これらのご自身の話しを踏まえ、後半では生徒たちに多くのメッセージを発信していただきました。「やってきたことを信じる。自分自身を肯定する。」、「自分でルールをつくる側になる。」、「自分の夢を現実にするために、一歩踏み出す勇気をもつ。」、「失敗して違う道にいっても、方向転換しても可能性だらけである。」、「失敗してやめたら失敗になるが、何度でもやって成功すれば成功となる。」、「人生何があるか分からない。自分で自分の可能性を潰したらあかん。」、「夢がないという人も恥じることはない。」、「やりたいと思ったらやってみる。一歩踏み出せるかどうか。やったことに対する後悔は小さくなっていくが、やらない後悔は大きくなっていく。」、「人生思ったより短い。いつかやろうと思っていると何もできない。人生やり切ったと思えるようにしてほしい。」、「負けたら終わりではない、やめたら終わりである。」などのメッセージです。前半の先生ご自身の話しを聞いた後だけに、これらの言葉はまさしく河野先生の生き方だなということを実感でき、とても説得力が感じられました。改めて、生徒たちには、自分の可能性を信じて、一歩踏み出す力(勇気)を持ってほしいと思いました。まさしく、講演のタイトルどおり、「人生は一度きり。まずやってみなはれ」だと思いました。
講演が終わった後の質疑応答において、硬式野球部の生徒からの目標達成に関する質問に対しては、「自分自身の目標と現状にはどれぐらいの乖離があるのか。その乖離を埋めるために、具体的にどのようなことに取り組むのか計画を立て、実践していくことが必要である。毎日努力するといった漠然としたことでは達成することはできない。」、「チームで目標を共有するとともに、チームとして今何をしたらよいのかを具体的に考えることが大切である。」、「試合に負けた結果(敗因)を分析し、勝つために何をするのかを考える。そこに向かって努力する。一歩前に踏み出すことが重要。」との話しをいただきました。これらのことは野球のことだけでなく、大学受験などにおいても同じだという話しもありました。

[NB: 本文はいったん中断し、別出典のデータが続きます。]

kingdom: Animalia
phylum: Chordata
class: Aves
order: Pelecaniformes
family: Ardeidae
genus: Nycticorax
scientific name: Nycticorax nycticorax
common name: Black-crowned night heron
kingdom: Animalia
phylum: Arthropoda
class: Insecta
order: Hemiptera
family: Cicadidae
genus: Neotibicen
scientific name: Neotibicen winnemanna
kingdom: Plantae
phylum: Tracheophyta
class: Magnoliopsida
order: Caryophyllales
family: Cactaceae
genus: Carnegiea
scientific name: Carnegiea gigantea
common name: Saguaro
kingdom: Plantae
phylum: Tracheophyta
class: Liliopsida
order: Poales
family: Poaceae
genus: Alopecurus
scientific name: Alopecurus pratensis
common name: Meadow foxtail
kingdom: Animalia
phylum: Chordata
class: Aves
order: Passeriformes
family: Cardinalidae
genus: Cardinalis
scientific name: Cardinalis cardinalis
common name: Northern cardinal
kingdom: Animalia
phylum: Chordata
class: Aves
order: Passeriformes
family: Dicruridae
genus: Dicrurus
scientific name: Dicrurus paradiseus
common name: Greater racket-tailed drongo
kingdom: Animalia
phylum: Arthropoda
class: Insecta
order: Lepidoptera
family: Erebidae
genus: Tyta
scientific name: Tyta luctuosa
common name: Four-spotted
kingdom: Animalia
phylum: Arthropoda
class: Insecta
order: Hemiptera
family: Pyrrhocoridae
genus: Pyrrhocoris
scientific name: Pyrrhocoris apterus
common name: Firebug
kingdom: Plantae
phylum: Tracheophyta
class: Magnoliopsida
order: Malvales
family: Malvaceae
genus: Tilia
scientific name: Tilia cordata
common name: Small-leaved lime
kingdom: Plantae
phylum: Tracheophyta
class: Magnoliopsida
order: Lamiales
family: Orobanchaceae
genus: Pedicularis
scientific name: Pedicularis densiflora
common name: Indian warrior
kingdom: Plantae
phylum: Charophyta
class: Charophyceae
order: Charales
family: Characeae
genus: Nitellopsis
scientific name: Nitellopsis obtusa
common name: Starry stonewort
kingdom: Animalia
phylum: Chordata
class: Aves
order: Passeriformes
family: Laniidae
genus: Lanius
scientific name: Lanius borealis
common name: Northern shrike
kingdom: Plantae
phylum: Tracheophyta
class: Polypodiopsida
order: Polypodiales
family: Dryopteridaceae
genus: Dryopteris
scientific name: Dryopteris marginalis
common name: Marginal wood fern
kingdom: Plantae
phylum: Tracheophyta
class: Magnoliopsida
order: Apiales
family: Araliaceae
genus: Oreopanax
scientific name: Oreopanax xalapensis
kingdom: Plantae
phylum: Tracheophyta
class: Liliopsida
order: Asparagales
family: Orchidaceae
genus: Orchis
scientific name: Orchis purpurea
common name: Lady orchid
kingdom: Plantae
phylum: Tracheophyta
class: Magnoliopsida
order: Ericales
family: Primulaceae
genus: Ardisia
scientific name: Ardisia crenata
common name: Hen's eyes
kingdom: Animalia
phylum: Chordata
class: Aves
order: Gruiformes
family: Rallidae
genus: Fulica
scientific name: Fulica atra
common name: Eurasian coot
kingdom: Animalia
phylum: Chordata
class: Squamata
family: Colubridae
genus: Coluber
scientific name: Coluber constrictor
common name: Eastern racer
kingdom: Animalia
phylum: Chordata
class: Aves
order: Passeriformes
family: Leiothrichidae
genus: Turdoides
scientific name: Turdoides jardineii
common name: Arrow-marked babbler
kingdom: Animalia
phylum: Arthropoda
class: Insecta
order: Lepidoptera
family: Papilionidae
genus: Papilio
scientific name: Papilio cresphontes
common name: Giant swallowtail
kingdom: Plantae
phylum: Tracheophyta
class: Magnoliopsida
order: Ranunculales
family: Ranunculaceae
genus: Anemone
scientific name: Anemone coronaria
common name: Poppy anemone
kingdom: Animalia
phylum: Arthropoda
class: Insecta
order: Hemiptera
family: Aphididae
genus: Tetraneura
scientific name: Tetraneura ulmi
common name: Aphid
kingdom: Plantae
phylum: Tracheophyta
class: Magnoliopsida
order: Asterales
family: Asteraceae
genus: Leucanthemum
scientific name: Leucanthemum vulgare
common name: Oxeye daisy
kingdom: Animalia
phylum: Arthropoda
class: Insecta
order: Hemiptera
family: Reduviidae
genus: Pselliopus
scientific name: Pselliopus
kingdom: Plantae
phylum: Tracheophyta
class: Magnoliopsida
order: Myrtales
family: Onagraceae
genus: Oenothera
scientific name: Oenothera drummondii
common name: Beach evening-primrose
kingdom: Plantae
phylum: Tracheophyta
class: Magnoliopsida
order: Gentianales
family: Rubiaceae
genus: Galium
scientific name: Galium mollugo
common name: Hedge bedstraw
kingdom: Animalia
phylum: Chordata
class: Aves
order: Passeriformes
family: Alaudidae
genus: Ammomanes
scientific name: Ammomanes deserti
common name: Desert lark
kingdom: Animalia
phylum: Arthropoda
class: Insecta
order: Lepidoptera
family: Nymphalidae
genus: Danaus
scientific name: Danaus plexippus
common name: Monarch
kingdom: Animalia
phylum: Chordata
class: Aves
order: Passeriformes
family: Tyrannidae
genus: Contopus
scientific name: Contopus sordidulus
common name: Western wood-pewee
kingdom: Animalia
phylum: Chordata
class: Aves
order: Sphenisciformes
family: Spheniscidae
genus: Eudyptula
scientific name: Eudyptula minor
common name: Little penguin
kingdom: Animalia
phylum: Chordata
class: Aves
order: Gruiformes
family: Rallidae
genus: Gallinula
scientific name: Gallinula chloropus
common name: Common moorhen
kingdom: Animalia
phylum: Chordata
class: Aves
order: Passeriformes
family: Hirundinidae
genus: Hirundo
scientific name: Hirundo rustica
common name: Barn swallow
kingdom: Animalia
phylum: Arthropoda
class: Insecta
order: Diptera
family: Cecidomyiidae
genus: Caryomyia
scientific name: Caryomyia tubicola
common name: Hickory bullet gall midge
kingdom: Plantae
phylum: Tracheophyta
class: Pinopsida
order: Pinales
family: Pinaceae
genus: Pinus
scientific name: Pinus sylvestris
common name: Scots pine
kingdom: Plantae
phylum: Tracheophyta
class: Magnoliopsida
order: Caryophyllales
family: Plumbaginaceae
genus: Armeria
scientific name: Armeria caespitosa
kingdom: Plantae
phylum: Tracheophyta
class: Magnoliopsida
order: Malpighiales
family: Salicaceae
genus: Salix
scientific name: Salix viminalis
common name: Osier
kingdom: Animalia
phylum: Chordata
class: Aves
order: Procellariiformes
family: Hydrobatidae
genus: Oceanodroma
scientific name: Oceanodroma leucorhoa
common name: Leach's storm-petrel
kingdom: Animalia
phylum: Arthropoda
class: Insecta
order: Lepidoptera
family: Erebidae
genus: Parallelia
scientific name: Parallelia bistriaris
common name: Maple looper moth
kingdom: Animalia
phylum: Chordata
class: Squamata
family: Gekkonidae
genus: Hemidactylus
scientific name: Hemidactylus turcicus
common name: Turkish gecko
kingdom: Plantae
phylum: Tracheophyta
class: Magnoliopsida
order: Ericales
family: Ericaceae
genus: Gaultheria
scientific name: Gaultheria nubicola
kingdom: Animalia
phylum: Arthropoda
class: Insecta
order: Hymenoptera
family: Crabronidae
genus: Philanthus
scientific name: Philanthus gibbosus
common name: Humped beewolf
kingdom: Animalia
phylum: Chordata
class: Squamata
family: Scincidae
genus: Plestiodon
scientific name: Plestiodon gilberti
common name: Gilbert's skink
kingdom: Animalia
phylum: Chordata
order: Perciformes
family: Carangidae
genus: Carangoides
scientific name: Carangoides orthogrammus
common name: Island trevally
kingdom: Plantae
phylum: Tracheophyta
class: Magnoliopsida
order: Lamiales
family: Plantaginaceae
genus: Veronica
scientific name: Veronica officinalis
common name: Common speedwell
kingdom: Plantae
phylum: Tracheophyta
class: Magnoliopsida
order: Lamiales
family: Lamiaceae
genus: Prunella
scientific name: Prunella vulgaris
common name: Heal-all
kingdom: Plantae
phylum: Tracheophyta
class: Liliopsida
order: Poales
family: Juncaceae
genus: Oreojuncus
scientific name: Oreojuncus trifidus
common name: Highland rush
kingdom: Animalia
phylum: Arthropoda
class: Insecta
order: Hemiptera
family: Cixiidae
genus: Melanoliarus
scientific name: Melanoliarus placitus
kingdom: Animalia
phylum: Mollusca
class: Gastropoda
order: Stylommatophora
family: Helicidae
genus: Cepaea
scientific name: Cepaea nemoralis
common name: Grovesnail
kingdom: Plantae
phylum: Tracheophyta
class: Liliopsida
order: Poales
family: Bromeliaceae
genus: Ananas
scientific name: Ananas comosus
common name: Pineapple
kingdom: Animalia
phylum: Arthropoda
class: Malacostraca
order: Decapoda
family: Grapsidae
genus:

河野先生には私が校長となってからずっと講師をお願いしており、今回が3回めとなります。先生の子どもさんも高校3年生ということもあり、とても熱く生徒たちに語りかけていただいています。聞いている生徒たちには講演の内容を自分事として受け止め、意識を高め、そのとおりだと考えたことについては速やかに行動に移してもらえることを願っています。共感力と実行力が重要です。
河野先生、どうもありがとうございました。今後とも、よろしくお願いします。